Before and after images
++++++++++++++++++++
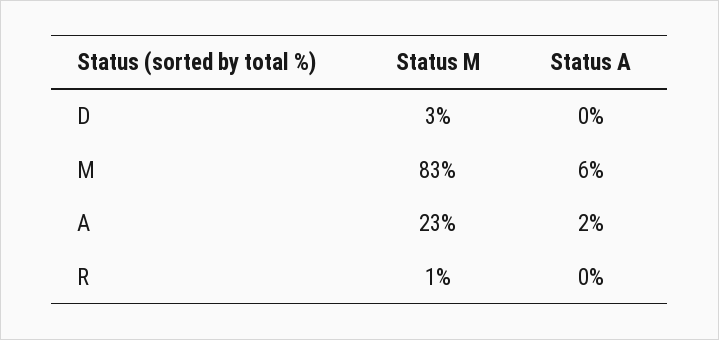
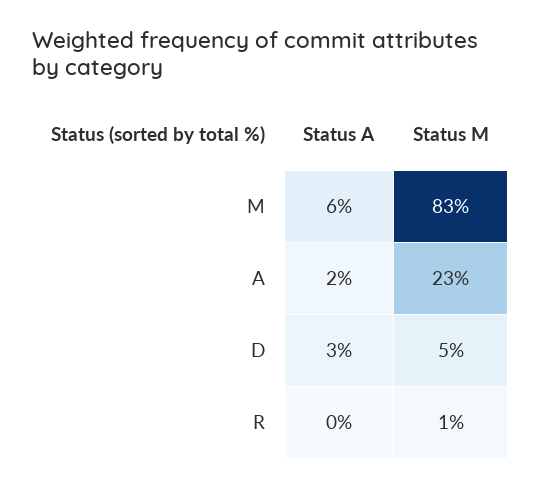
  {
    "Status M": {
-     "D": 3,
+     "D": 5,
      "M": 83,
      "A": 23,
      "R": 1
    },
    "Status A": {
-     "D": 0,
+     "D": 3,
      "M": 6,
      "A": 2,
      "R": 0
    }
  }

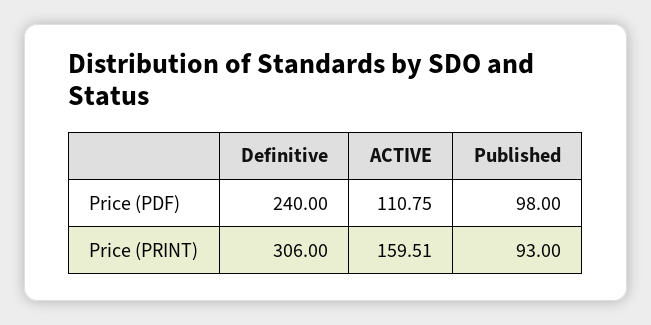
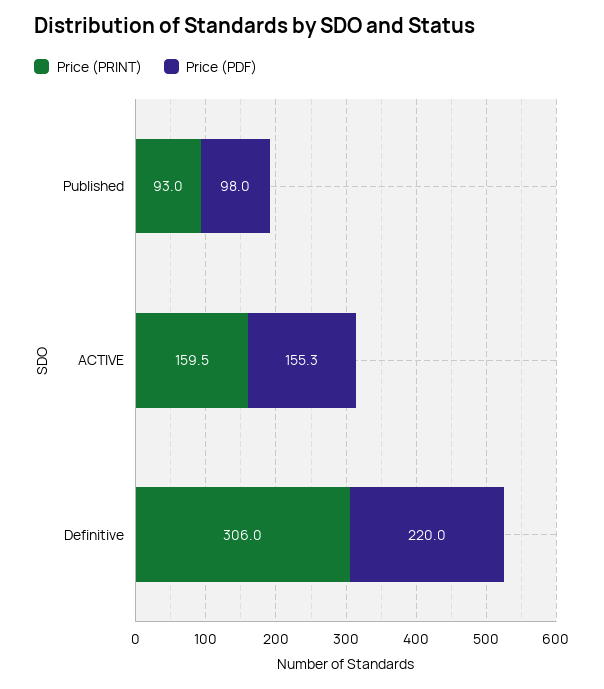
  {
    "Price (PDF)": {
-     "Definitive": 240,
+     "Definitive": 220,
-     "ACTIVE": 110.75,
+     "ACTIVE": 155.3,
      "Published": 98
    },
    "Price (PRINT)": {
      "Definitive": 306,
      "ACTIVE": 159.51,
      "Published": 93
    }
  }

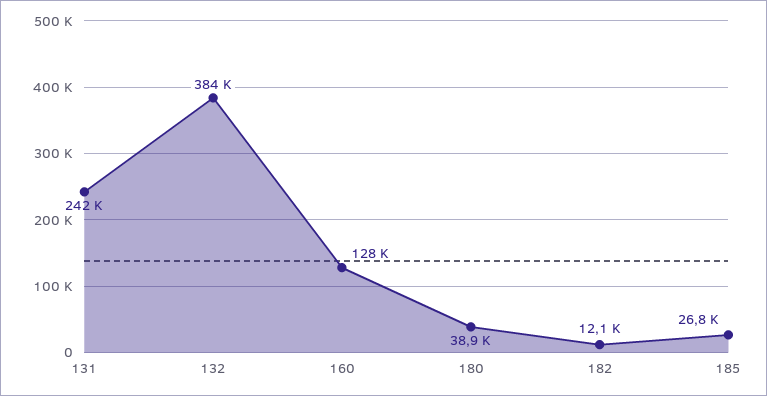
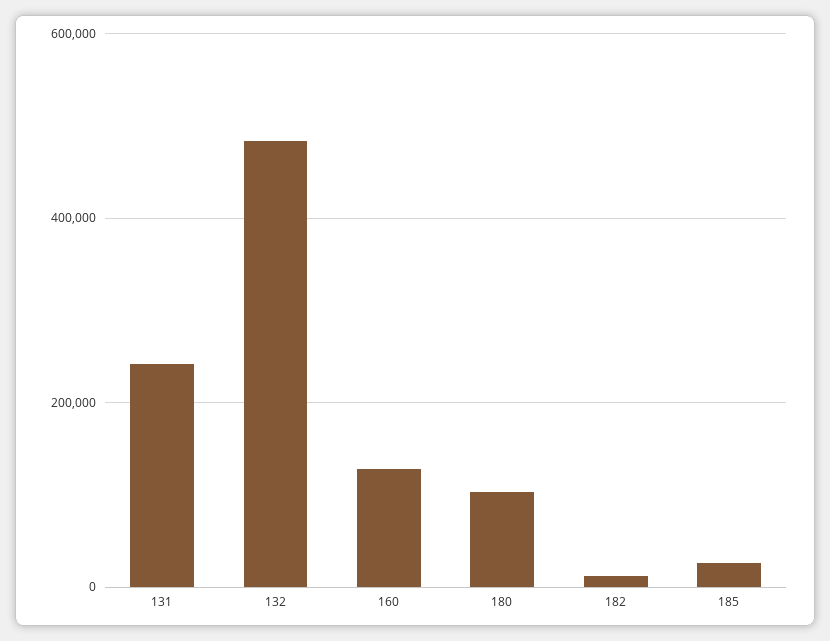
  {
    "131": 242000,
-   "132": 384000,
+   "132": 480000,
    "160": 128000,
-   "180": 38900,
+   "180": 100000,
    "182": 12100,
    "185": 26800
  }

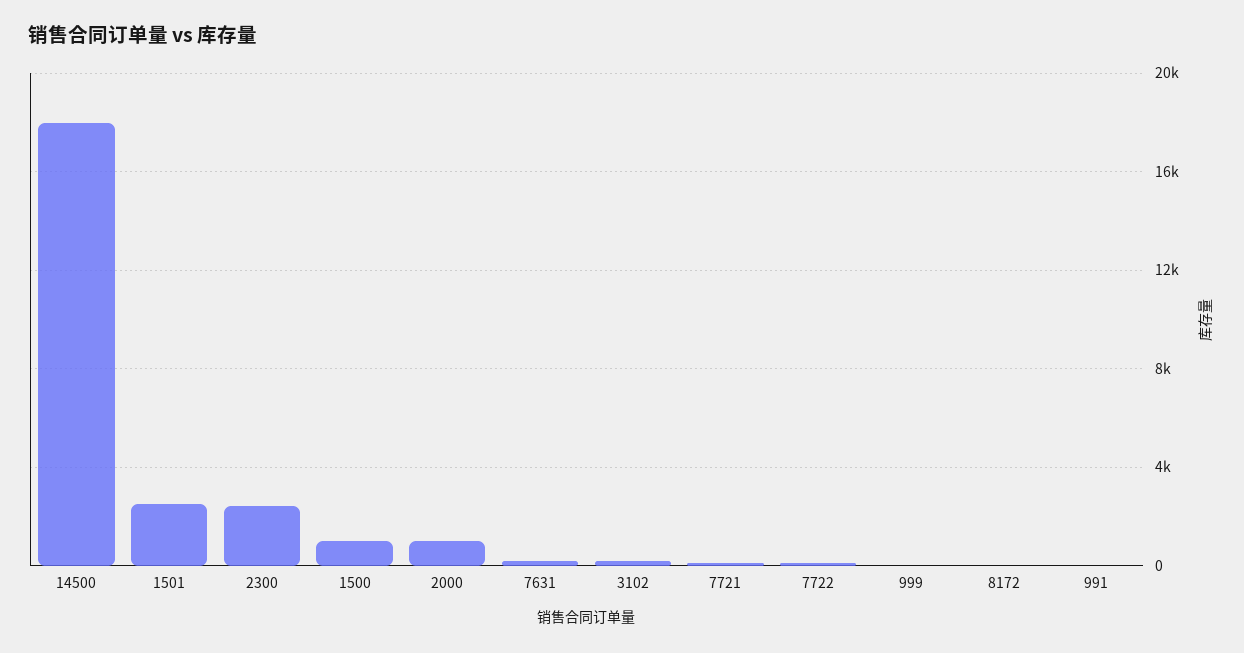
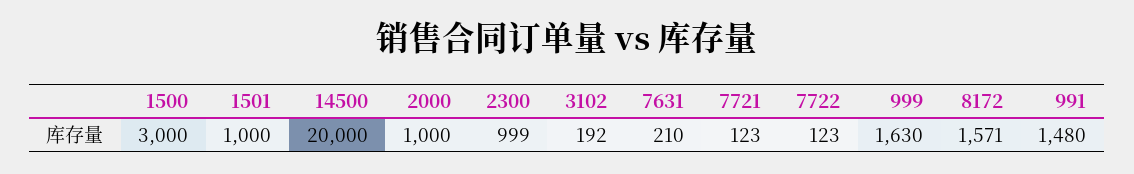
  {
-   "14500": 18000,
+   "14500": 20000,
-   "1501": 2500,
+   "1501": 1000,
-   "2300": 2500,
+   "2300": 999,
-   "1500": 1000,
+   "1500": 3000,
    "2000": 1000,
    "7631": 210,
    "3102": 192,
    "7721": 123,
    "7722": 123,
-   "999": 0,
+   "999": 1630,
-   "8172": 0,
+   "8172": 1571,
-   "991": 0
+   "991": 1480
  }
++++++++++++++++++++
● **What is expected**
The pictures should be dropped, and every line above should be set down again exactly.

● **Response below**
  {
    "Status M": {
-     "D": 3,
+     "D": 5,
      "M": 83,
      "A": 23,
      "R": 1
    },
    "Status A": {
-     "D": 0,
+     "D": 3,
      "M": 6,
      "A": 2,
      "R": 0
    }
  }

  {
    "Price (PDF)": {
-     "Definitive": 240,
+     "Definitive": 220,
-     "ACTIVE": 110.75,
+     "ACTIVE": 155.3,
      "Published": 98
    },
    "Price (PRINT)": {
      "Definitive": 306,
      "ACTIVE": 159.51,
      "Published": 93
    }
  }

  {
    "131": 242000,
-   "132": 384000,
+   "132": 480000,
    "160": 128000,
-   "180": 38900,
+   "180": 100000,
    "182": 12100,
    "185": 26800
  }

  {
-   "14500": 18000,
+   "14500": 20000,
-   "1501": 2500,
+   "1501": 1000,
-   "2300": 2500,
+   "2300": 999,
-   "1500": 1000,
+   "1500": 3000,
    "2000": 1000,
    "7631": 210,
    "3102": 192,
    "7721": 123,
    "7722": 123,
-   "999": 0,
+   "999": 1630,
-   "8172": 0,
+   "8172": 1571,
-   "991": 0
+   "991": 1480
  }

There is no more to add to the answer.